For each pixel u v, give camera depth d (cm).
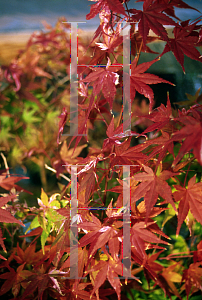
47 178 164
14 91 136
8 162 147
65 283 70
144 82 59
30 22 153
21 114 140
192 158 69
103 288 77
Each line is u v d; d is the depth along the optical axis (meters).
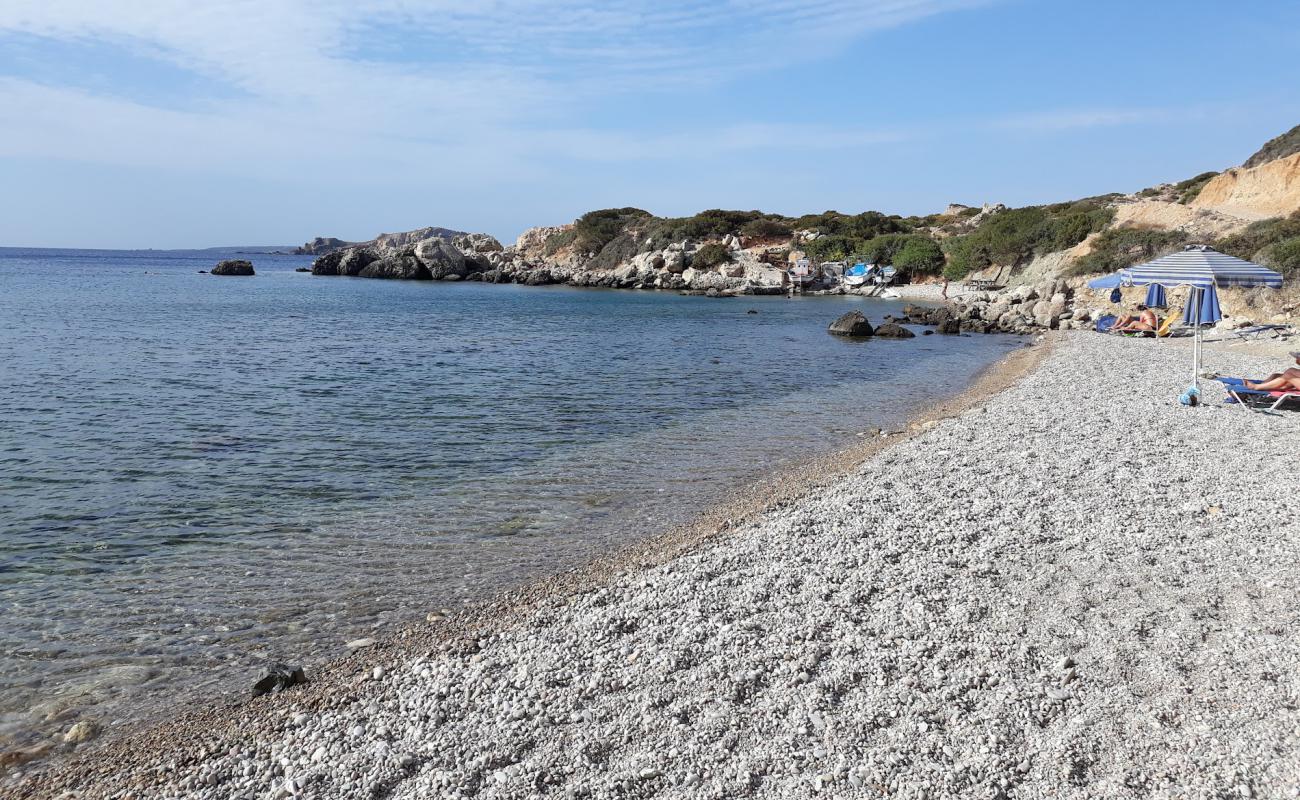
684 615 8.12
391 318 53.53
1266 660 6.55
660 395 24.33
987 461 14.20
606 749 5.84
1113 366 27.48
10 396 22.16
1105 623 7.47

§ Problem to solve:
Reproduce every record verbatim, please. Omit the images.

§ Answer box:
For each pixel u v, give camera depth d (cm).
47 178 164
14 91 136
8 162 147
65 283 70
144 82 59
30 22 153
21 114 140
192 158 69
103 288 77
Each line is u v d; d is the depth along the optical axis (meters).
684 615 8.12
391 318 53.53
1266 660 6.55
660 395 24.33
987 461 14.20
606 749 5.84
1113 366 27.48
10 396 22.16
1105 623 7.47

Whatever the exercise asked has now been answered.